PROBLEM - Copy word for word, and only, the lines below from the one with "Write a lens" through the last.

Lens distortion parameter data -
****************

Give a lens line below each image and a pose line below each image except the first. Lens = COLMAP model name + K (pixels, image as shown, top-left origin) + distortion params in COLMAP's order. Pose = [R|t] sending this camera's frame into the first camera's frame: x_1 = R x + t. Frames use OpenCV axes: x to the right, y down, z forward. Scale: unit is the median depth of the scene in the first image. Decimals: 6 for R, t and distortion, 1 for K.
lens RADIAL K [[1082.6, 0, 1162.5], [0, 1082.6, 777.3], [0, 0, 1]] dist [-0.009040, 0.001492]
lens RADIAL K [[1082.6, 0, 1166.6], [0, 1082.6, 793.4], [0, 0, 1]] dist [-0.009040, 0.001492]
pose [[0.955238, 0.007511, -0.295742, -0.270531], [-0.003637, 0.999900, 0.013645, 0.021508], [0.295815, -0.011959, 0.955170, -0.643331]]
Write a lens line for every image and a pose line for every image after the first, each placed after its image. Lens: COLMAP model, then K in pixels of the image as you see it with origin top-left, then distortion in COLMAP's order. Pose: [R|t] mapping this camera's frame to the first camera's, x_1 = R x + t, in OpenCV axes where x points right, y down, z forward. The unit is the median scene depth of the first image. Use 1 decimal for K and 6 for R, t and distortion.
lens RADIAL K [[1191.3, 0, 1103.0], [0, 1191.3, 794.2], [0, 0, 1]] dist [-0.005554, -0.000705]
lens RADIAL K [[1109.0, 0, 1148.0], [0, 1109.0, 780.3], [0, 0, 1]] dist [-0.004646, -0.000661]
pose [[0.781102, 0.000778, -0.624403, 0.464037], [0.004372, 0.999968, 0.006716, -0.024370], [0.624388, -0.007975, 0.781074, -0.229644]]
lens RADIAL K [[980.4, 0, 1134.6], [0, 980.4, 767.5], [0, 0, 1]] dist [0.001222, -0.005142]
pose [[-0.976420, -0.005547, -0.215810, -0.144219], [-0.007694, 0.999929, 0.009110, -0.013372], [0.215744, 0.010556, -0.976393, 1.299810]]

****************

RESULT OF THIS EXERCISE -
Write a lens line for every image and a pose line for every image after the first, each placed after its image. Lens: COLMAP model, then K in pixels of the image as you see it with origin top-left, then distortion in COLMAP's order. Pose: [R|t] mapping this camera's frame to the first camera's, x_1 = R x + t, in OpenCV axes where x points right, y down, z forward. The unit is the median scene depth of the first image. Use 1 decimal for K and 6 for R, t and distortion.
lens RADIAL K [[1191.3, 0, 1103.0], [0, 1191.3, 794.2], [0, 0, 1]] dist [-0.005554, -0.000705]
lens RADIAL K [[1109.0, 0, 1148.0], [0, 1109.0, 780.3], [0, 0, 1]] dist [-0.004646, -0.000661]
pose [[0.781102, 0.000778, -0.624403, 0.464037], [0.004372, 0.999968, 0.006716, -0.024370], [0.624388, -0.007975, 0.781074, -0.229644]]
lens RADIAL K [[980.4, 0, 1134.6], [0, 980.4, 767.5], [0, 0, 1]] dist [0.001222, -0.005142]
pose [[-0.976420, -0.005547, -0.215810, -0.144219], [-0.007694, 0.999929, 0.009110, -0.013372], [0.215744, 0.010556, -0.976393, 1.299810]]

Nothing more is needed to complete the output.